• Your goal: No line before the one containing "right shoulder: (508, 668)" is to be output; retype exactly that line and all lines that follow it to the end of the records.

• Dataset records:
◇ ◇ ◇ ◇

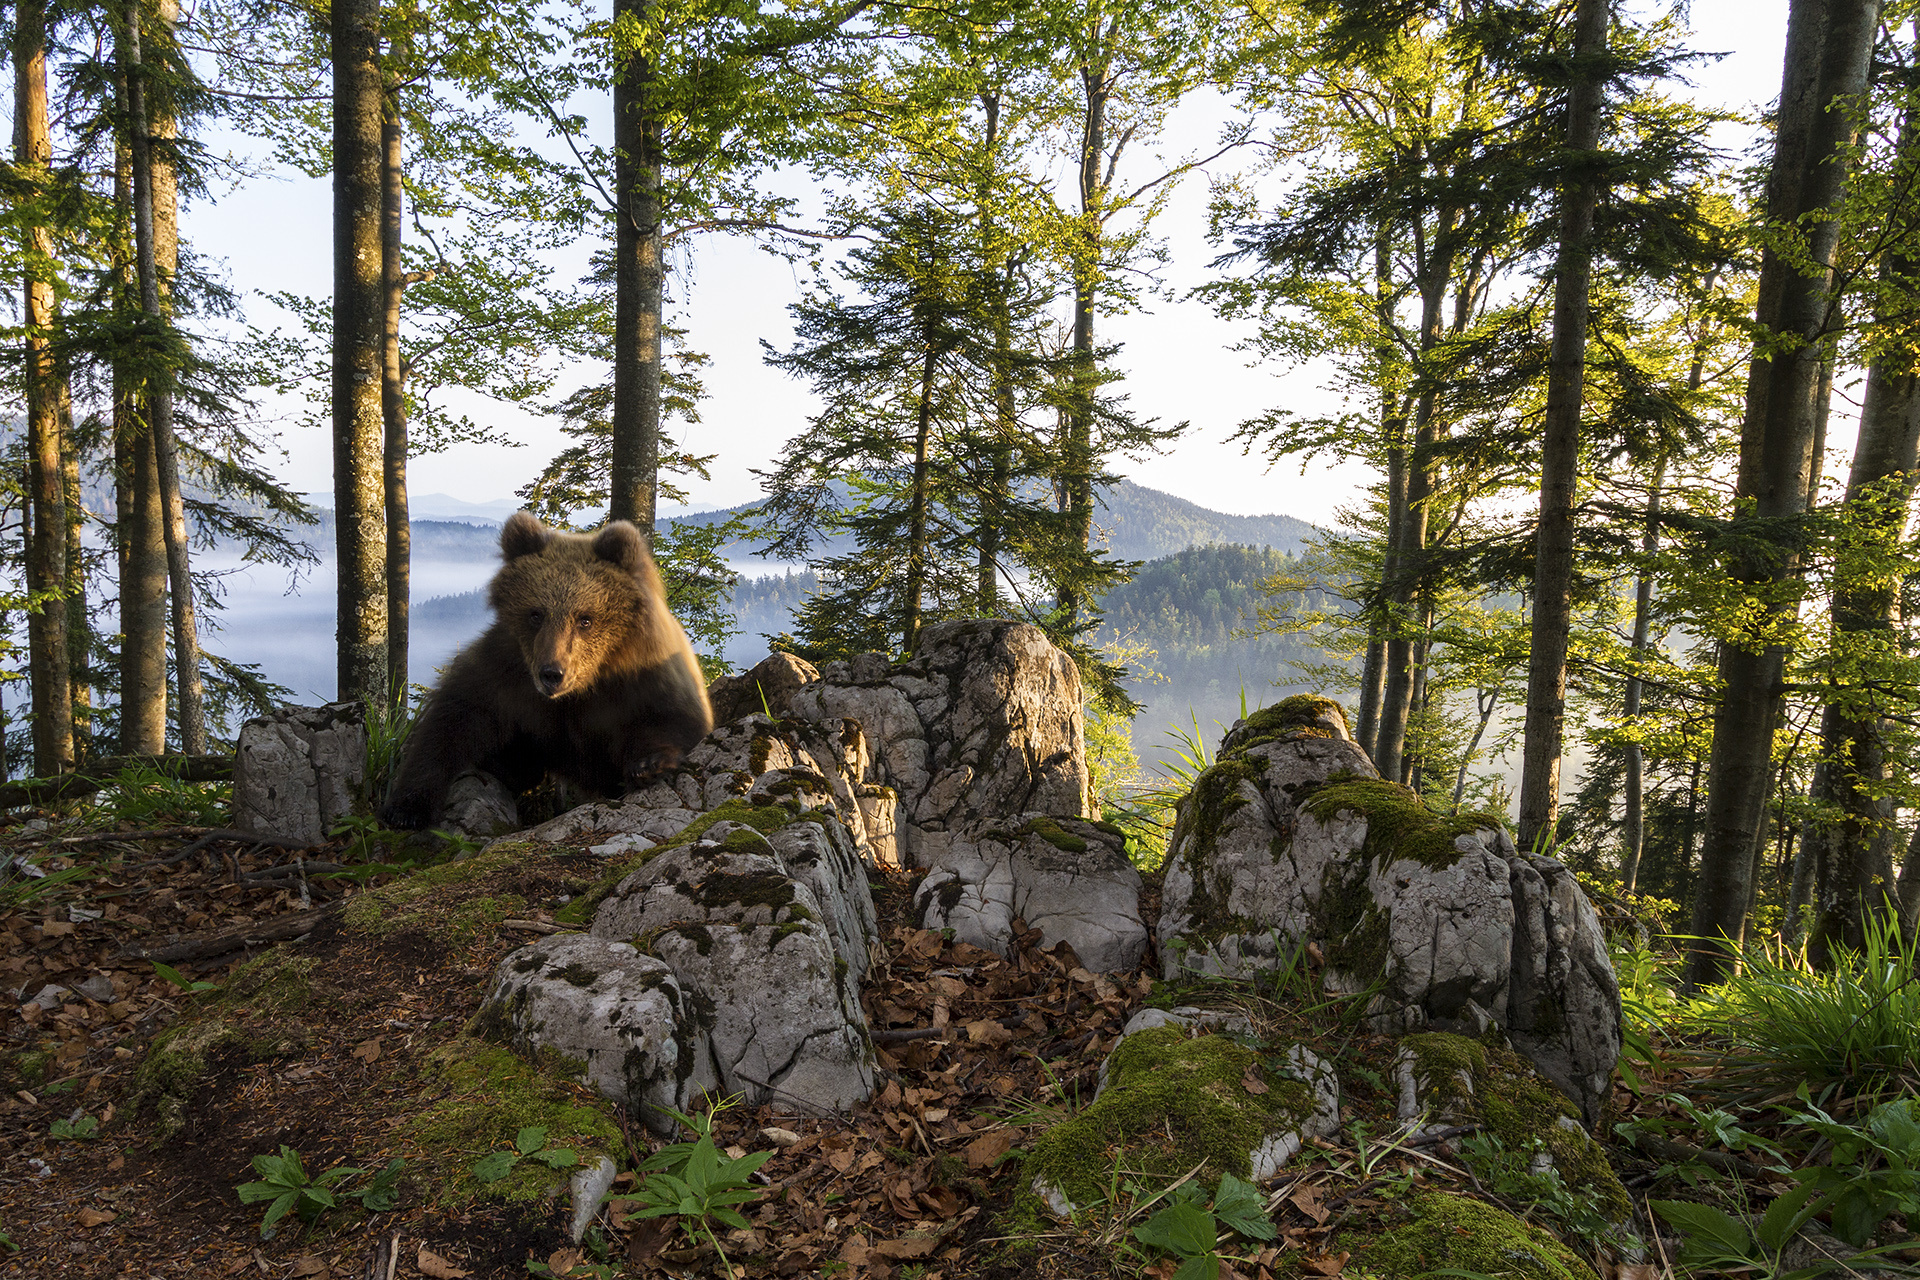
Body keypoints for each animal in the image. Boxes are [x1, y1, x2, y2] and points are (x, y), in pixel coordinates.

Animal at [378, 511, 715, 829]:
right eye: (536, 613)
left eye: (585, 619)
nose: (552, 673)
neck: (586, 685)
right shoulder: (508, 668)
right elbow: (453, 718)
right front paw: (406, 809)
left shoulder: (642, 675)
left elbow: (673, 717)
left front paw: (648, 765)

◇ ◇ ◇ ◇

• Answer space:
right shoulder: (508, 668)
right elbow: (453, 718)
right front paw: (406, 809)
left shoulder: (642, 675)
left elbow: (673, 717)
left front paw: (648, 765)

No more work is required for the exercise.